Namur (rad-net) - Michael Vanthourenhout ist neuer Europameister im Cross. Auf einer extrem rutschigen und matschigen Strecke setzte sich der Belgier vor Lars van der Haar (Niederlande), mit dem er sich ein packendes Duell lieferte, durch und feierte den größten Erfolg seiner Karriere.

Das Rennen der Männer war von vielen Rutschpartien, Stürzen und Defekten geprägt, von denen auch die Favoriten nicht verschont blieben. Allerdings ließ sich Van der Haar davon nicht beirren und machte sich bereits in der ersten Runde auf und davon. Eli Iserbyt (Belgien), der in dieser Saison bereits drei Weltcups gewinnen konnte und deshalb auch zu den Titelanwärtern gehörte, konnte die frühe Attacke nicht mitgehen und gab nach einem Sturz das Rennen später sogar auf.

Allerdings blieb auch Van der Haar nicht fehlerfrei. Er stürzte in der zweiten von neun Runden am Schräghang, was Vanthourenhout ermöglichte, aufzuschließen. Von da an entwickelte sich ein spannendes Duell. Im weiteren Verlauf schaffte es Van der Haar Vanthourenhout wieder abzuschütteln, aber der Belgier blieb in Schlagdistanz. Aber auch er ging zwischenzeitlich zu Boden.

Dann erlitt Van der Haar jedoch Reifenschaden, wodurch Vanthourenhout wieder herankam.
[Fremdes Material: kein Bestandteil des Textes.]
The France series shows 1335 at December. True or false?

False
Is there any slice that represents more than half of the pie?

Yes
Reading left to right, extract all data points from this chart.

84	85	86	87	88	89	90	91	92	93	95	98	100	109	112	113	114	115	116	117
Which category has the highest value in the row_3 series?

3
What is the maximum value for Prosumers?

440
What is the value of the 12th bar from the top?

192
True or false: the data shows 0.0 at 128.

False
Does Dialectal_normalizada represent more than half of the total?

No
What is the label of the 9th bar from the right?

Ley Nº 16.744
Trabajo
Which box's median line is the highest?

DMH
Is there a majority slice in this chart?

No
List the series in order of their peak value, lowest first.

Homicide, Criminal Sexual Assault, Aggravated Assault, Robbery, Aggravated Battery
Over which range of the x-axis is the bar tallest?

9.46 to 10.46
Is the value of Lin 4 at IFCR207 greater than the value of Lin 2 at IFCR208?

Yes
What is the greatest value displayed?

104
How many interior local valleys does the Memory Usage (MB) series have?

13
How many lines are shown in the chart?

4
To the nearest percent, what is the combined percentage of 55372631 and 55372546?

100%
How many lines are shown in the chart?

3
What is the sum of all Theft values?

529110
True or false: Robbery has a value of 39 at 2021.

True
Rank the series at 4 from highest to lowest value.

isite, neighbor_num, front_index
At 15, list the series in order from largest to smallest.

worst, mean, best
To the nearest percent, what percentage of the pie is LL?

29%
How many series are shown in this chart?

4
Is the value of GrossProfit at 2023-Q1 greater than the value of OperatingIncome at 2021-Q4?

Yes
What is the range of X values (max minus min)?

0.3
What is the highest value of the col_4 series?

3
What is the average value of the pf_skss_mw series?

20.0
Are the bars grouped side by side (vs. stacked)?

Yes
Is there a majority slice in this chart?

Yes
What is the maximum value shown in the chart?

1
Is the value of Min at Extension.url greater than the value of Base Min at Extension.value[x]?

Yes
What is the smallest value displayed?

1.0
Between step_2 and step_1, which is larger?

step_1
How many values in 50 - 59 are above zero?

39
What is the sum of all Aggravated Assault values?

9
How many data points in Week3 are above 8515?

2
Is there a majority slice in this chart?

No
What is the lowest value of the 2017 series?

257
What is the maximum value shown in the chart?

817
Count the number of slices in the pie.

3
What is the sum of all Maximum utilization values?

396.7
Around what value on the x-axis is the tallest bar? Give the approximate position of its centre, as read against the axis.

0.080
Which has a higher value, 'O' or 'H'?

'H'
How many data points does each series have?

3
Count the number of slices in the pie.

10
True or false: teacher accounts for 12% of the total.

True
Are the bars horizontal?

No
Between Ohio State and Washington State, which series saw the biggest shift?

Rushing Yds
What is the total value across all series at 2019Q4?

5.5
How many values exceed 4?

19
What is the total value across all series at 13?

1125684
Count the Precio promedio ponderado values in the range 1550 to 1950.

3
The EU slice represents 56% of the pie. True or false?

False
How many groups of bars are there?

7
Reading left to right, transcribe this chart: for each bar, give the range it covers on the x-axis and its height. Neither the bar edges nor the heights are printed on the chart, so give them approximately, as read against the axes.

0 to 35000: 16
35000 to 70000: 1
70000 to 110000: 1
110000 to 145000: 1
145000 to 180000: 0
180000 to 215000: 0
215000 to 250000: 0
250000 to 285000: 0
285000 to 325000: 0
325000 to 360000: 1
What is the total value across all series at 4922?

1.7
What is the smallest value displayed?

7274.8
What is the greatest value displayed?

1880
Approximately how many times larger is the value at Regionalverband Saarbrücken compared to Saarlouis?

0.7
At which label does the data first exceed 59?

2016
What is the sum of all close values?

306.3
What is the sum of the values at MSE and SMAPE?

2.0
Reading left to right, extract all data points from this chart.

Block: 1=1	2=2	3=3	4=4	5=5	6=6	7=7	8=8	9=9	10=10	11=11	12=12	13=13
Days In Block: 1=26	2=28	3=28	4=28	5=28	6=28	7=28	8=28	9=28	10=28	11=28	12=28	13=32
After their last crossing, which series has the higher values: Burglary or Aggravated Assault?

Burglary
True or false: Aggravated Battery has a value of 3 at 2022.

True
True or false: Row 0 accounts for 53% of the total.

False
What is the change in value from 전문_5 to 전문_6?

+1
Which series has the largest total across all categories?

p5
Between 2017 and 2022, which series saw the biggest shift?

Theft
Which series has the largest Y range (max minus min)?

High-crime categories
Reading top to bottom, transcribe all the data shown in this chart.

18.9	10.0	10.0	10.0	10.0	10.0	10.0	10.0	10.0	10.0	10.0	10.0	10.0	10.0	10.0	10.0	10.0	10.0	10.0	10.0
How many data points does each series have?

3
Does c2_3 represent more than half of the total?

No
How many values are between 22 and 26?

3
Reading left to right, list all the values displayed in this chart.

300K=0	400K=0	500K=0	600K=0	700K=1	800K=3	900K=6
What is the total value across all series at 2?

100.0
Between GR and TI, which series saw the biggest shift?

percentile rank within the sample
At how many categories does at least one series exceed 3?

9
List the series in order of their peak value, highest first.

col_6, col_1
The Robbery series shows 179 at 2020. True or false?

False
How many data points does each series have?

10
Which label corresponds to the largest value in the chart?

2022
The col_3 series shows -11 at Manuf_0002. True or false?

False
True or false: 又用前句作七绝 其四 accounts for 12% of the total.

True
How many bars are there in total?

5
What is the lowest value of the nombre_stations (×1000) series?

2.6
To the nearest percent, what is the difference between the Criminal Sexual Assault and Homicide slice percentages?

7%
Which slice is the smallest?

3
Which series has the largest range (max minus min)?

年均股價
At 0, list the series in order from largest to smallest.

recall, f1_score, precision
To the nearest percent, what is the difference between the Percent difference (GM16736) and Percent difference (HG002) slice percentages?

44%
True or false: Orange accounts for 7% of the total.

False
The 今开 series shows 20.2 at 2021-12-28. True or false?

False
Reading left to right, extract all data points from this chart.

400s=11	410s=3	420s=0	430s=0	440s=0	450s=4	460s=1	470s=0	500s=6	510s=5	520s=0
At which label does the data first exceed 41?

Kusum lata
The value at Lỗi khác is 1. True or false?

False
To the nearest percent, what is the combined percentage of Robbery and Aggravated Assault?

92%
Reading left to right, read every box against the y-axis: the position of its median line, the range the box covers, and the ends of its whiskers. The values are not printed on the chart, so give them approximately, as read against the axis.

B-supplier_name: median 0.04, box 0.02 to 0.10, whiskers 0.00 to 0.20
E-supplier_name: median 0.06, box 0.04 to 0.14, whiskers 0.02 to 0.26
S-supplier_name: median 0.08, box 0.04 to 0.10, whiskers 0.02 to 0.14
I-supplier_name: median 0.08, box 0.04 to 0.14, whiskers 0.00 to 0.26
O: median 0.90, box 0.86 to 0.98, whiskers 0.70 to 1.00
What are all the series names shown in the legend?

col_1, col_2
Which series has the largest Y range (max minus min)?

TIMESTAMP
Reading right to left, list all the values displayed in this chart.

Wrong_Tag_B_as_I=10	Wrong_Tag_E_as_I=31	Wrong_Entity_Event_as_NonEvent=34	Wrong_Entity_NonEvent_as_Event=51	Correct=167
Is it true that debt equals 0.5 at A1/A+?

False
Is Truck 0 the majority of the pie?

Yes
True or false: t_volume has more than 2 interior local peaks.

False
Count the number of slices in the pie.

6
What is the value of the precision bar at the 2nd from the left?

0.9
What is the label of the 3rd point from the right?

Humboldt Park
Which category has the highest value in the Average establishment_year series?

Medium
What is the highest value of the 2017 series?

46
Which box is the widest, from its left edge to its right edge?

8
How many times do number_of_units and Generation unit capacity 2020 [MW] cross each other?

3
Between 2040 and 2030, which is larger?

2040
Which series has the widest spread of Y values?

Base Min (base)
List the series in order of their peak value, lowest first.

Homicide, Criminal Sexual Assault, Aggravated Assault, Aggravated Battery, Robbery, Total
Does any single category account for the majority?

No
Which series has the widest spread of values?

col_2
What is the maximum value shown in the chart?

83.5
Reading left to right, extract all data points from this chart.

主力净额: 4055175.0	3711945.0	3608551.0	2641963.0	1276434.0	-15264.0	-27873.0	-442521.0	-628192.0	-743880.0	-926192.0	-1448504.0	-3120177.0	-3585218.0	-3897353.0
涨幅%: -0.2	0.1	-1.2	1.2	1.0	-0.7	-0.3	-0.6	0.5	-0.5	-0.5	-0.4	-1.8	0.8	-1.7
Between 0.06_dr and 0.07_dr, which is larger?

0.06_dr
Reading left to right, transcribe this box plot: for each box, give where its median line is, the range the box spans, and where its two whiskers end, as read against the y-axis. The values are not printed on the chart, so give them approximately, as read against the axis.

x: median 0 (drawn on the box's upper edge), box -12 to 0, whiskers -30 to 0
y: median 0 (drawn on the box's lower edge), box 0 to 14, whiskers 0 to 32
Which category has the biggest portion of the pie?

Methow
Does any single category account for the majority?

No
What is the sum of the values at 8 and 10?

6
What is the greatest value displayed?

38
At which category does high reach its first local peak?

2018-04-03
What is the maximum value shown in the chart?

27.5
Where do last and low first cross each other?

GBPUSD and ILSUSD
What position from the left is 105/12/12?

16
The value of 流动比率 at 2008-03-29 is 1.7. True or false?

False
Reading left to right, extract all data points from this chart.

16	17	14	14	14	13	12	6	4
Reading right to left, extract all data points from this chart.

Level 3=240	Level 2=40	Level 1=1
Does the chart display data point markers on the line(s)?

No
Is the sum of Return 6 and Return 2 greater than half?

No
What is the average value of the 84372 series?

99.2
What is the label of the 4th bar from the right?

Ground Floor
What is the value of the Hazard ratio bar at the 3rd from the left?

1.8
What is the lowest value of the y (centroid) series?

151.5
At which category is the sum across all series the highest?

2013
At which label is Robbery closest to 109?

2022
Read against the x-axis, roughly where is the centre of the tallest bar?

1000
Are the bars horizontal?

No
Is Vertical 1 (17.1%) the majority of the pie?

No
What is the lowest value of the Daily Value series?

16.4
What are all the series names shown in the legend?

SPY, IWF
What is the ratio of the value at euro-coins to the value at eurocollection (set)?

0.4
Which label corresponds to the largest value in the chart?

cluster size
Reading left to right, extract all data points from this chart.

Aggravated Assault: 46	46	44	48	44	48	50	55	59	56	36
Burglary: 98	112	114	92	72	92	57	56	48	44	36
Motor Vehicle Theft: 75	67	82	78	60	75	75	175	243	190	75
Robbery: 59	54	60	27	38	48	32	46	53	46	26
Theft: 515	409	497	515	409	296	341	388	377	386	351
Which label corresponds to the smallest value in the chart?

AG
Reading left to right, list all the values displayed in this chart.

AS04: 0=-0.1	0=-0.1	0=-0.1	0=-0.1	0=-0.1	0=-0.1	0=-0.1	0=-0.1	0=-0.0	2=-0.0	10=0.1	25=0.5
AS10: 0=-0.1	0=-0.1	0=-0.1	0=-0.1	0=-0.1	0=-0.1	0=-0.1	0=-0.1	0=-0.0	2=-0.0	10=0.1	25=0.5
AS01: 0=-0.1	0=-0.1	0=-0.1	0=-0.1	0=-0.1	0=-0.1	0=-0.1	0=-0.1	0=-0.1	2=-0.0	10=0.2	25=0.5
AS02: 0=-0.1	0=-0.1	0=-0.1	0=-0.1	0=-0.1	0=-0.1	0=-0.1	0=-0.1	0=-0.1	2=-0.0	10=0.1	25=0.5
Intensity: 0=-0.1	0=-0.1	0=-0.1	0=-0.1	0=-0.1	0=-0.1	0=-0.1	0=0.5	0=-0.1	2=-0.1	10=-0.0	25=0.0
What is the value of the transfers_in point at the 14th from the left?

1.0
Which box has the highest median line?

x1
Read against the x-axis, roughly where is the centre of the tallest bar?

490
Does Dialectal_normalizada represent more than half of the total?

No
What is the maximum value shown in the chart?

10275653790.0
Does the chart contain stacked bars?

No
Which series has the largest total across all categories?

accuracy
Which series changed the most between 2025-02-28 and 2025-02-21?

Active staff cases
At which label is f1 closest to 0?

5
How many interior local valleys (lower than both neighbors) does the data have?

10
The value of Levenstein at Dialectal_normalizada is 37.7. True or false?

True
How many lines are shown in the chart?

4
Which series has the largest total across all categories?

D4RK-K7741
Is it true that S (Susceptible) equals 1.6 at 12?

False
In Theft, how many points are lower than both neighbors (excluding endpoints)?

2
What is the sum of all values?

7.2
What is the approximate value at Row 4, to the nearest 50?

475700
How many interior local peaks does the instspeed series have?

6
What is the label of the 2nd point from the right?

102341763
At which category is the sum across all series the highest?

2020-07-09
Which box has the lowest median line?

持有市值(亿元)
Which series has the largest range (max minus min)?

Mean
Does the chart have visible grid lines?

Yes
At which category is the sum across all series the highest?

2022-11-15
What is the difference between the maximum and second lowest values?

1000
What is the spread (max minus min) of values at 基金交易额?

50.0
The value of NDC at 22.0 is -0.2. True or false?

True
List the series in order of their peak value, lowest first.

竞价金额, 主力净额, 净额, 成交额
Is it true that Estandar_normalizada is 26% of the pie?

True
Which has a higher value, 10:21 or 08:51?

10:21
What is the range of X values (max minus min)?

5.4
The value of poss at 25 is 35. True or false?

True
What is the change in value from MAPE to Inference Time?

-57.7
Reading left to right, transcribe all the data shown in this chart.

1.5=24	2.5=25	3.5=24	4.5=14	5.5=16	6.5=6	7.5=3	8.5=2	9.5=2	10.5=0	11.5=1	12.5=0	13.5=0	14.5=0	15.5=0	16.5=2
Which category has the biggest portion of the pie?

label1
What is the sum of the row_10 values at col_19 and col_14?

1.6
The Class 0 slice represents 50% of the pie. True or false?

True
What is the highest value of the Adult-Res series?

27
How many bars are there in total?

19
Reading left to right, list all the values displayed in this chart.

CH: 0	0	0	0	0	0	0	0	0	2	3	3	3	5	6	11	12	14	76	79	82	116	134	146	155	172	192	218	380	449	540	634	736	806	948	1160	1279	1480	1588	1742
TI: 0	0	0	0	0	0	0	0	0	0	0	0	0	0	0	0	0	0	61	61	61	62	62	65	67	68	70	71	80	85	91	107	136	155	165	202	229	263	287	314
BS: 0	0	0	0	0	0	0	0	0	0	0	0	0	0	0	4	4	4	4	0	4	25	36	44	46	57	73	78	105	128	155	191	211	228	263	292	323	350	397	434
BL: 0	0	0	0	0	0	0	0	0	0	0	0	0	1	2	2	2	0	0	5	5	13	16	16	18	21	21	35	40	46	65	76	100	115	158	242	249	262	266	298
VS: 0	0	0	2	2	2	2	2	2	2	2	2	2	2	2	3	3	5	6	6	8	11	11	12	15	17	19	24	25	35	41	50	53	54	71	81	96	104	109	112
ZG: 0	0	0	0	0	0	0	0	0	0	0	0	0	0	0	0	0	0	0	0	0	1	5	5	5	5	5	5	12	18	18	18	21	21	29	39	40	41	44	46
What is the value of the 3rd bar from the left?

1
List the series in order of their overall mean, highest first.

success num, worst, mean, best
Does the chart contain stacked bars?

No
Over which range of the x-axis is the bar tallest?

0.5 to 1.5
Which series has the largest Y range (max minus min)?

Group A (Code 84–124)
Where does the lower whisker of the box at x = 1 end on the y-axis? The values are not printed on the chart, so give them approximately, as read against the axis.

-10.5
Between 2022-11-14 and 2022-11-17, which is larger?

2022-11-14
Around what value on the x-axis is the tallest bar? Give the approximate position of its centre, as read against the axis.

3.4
Als das Duo dann wieder gemeinsam unterwegs war, unterlief Van der Haar der entscheidende Fehler und stürzte erneut. Damit war Vanthourenhout ihm enteilt. Der 28-Jährige gewann mit 40 Sekunden Vorsprung vor dem Vorjahressieger.

Den dritten Platz belegte Laurens Sweeck (Belgien), der sich frühzeitig schon auf Rang drei eingereiht hatte und diesen bis zum Schluss nicht mehr hergab. Er wies 2:17 Minuten Rückstand auf.

Der Deutsche Meister Marcel Meisen belegte den 15. Rang (+4:29) und sorgte damit für ein weiteres Top-20-Resultat bei diesen Titelkämpfen. Florian Hamm wurde mit Rundenrückstand 23. «Judith und Marcel sorgten für kleine Lichtblicke bei dieser EM», urteilte Bundestrainer Wolfgang Ruser. «Auch Fabian Eder hat als 22. nur knapp den Sprung unter die besten 20 bei den U23-Fahrern verpasst.»